Llama 3.1 405B now runs at 969 tokens/s on Cerebras Inference

1. LASR ◴[19 Nov 24 02:25 UTC] No.42179539[source]▶

What you can do with current-gen models, along with RAG, multi-agent & code interpreters, the wall is very much model latency, and not accuracy any more.

There are so many interactive experiences that could be made possible at this level of token throughput from 405B class models.

replies(2): >>42179814 #>>42191188 #

2. TechDebtDevin ◴[19 Nov 24 03:20 UTC] No.42179814[source]▶

>>42179539 (TP) #

Like what..

replies(2): >>42180079 #>>42180145 #

3. davidfiala ◴[19 Nov 24 04:21 UTC] No.42180079[source]▶

>>42179814 #

Imagine increasing the quality and FPS of those AI-generated minecraft clones and experiencing even more high-quality, realtime AI-generated gameplay

(yeah, I know they are doing textual tokens. but just sayin..)

edit: context is https://oasisaiminecraft.com/

4. vineyardmike ◴[19 Nov 24 04:42 UTC] No.42180145[source]▶

>>42179814 #

You can create massive variants of OpenAI's 01 model. The "Chain of Thought" tools become way more useful when you can get when you can iterate 100x faster. Right now, flagship LLMs stream responses back, and barely beat the speed a human can read, so adding CoT makes it really slow for human-in-the-loop experiences. You can really get a lot more interesting "thoughts" (or workflow steps, or whatever) when it can do more, without slowing down the human experience of using the tool.

You can also get a lot fancier with tool-usage when you can start getting an LLM to use and reply to tools at a speed closer to the speed of a normal network service.

I've never timed it, but I'm guessing current LLMs don't handle "live video" type applications well.

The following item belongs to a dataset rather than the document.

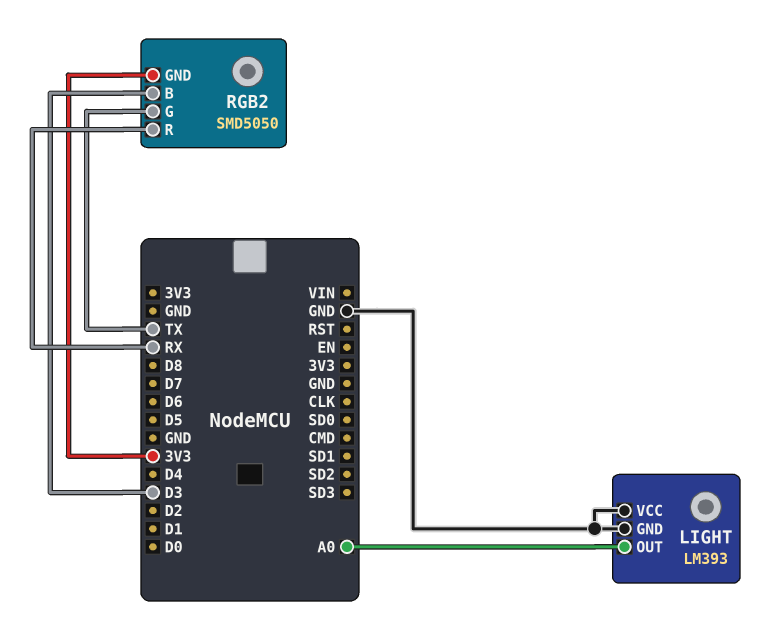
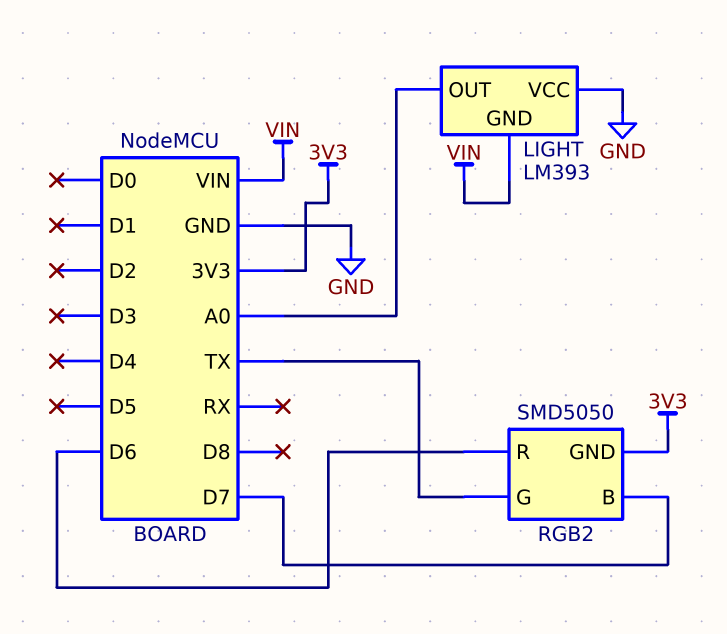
LIGHT pin GND: GND -> VIN
RGB2 pin B: D3 -> D7
RGB2 pin R: RX -> D6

Imagine an LLM you could actually video chat with - it'd be useful for walking someone through a procedure, or advanced automation of GUI applications, etc.

AND the holy-grail of AI applications that would combine all of this - Robotics. Today, Cerebras chips are probably too power hungry for battery powered robotic assistants, but one could imagine a Star-Wars style robot assistant many years from now. You can have a robot that can navigate some space (home setting, or work setting) and it can see its environment and behavior, processing the video in real-time. Then, can reason about the world and its given task, by explicitly thinking through steps, and critically self-challenging the steps.

replies(1): >>42182913 #

5. manmal ◴[19 Nov 24 12:57 UTC] No.42182913{3}[source]▶

>>42180145 #

> barely beat the speed a human can read

4o is way faster than a human can read.

6. TeeWEE ◴[20 Nov 24 06:03 UTC] No.42191188[source]▶

>>42179539 (TP) #

How can a rule book help fixing incidents. I mean I hope every incident is novel. Since you solve the root issue. So every time you need to dig in the code, or recently deployed code and correlate it with your production metrics.

Or is the rulebook a simple rollback?